• [WORK TO COMPLETE]: Reproduce the rows below without changes, starting at the very first line and ending at the line that contains "Southwest Airlines and N", with both of those lines included.
* * * * * * * * *
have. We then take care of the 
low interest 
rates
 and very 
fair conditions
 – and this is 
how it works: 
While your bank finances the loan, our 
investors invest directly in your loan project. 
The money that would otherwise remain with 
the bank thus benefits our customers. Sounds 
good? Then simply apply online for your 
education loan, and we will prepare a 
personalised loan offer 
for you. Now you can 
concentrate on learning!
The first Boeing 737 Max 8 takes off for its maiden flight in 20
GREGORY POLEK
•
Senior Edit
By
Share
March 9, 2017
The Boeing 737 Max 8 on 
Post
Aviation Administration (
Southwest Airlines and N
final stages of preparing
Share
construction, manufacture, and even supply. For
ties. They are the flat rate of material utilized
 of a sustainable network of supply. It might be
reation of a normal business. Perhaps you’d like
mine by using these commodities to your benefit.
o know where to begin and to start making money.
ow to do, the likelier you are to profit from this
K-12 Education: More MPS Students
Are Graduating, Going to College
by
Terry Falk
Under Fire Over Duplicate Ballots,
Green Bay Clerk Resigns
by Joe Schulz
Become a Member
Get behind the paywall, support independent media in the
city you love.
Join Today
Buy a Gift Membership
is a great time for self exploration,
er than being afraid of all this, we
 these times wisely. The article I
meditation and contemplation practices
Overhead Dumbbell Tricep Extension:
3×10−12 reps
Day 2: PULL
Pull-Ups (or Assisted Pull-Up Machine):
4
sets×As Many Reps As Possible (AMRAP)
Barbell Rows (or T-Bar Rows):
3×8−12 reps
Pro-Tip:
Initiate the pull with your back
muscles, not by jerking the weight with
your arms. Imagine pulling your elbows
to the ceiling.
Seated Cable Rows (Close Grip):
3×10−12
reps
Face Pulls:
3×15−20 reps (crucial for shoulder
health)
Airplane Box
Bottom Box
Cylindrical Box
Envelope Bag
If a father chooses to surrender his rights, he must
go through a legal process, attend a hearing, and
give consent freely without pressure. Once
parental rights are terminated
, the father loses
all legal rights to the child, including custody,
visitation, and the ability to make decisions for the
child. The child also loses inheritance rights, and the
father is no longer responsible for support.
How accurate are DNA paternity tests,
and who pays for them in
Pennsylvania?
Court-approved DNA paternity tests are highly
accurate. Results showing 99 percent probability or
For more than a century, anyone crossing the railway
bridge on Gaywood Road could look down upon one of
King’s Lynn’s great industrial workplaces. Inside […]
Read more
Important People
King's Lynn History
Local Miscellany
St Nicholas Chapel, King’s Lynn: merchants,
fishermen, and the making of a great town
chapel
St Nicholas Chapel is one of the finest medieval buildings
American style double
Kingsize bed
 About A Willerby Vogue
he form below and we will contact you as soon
* * * * * * * * *
• [ANSWER TO THIS EXERCISE]:
have. We then take care of the 
low interest 
rates
 and very 
fair conditions
 – and this is 
how it works: 
While your bank finances the loan, our 
investors invest directly in your loan project. 
The money that would otherwise remain with 
the bank thus benefits our customers. Sounds 
good? Then simply apply online for your 
education loan, and we will prepare a 
personalised loan offer 
for you. Now you can 
concentrate on learning!
The first Boeing 737 Max 8 takes off for its maiden flight in 20
GREGORY POLEK
•
Senior Edit
By
Share
March 9, 2017
The Boeing 737 Max 8 on 
Post
Aviation Administration (
Southwest Airlines and N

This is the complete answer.